#### [Assigned task]
Find "text: (197, 680) -> (146, 506), 6 -> 2" in the material, then return exactly the line containing it and all lines after it to the end, leaving out pictures.

#### [Dataset excerpts]
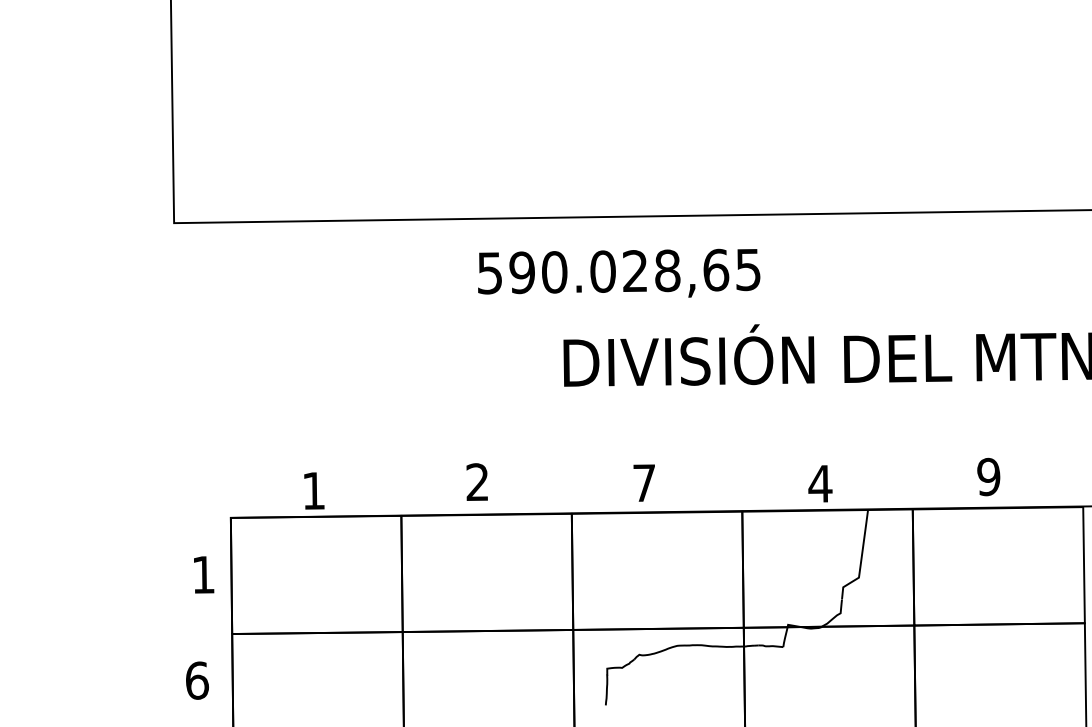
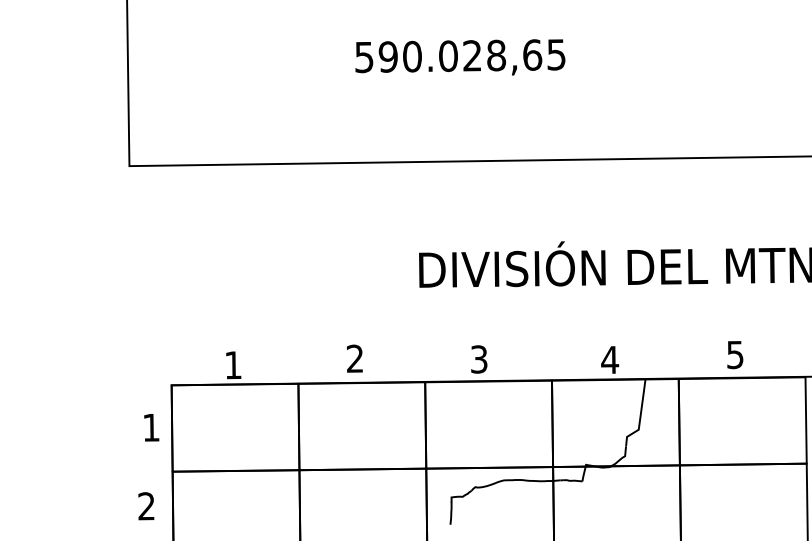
text: (619, 273) -> (460, 57), moved
text: (987, 476) -> (734, 354), 9 -> 5
text: (644, 483) -> (479, 359), 7 -> 3
text: (197, 680) -> (146, 506), 6 -> 2

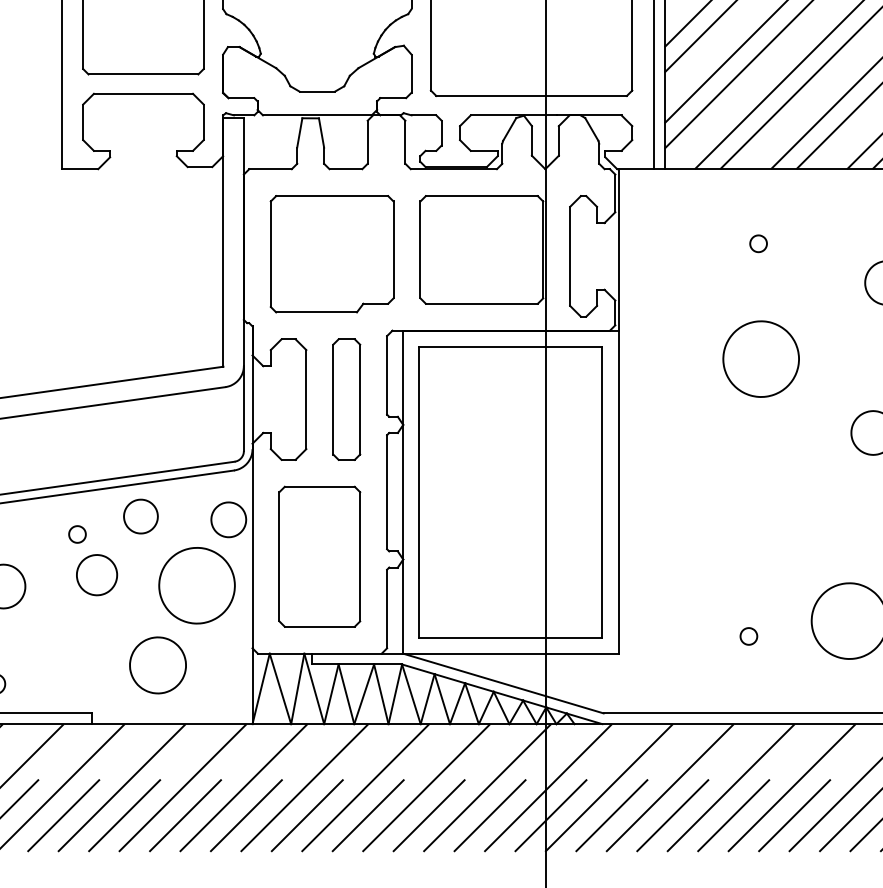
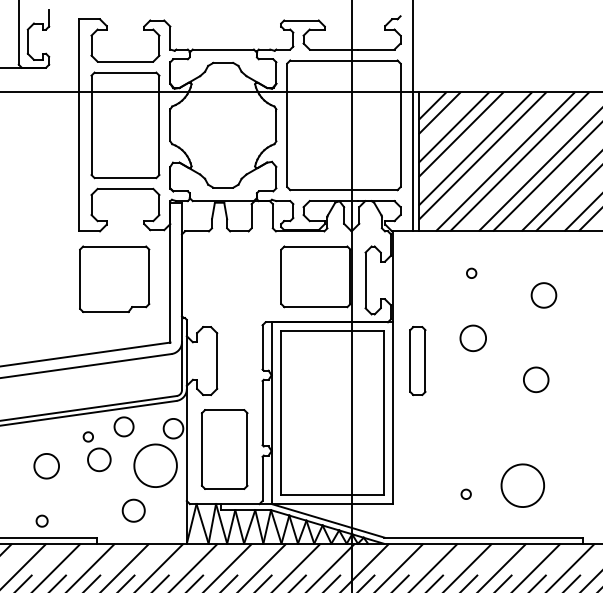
part: (331, 252) -> (114, 278), moved
part: (761, 359) -> (473, 338), size x0.6
part: (346, 398) -> (417, 360), moved
part: (157, 665) -> (133, 510), size x0.7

#### [Solved exercise]
text: (197, 680) -> (146, 506), 6 -> 2

part: (331, 252) -> (114, 278), moved
part: (761, 359) -> (473, 338), size x0.6
part: (346, 398) -> (417, 360), moved
part: (157, 665) -> (133, 510), size x0.7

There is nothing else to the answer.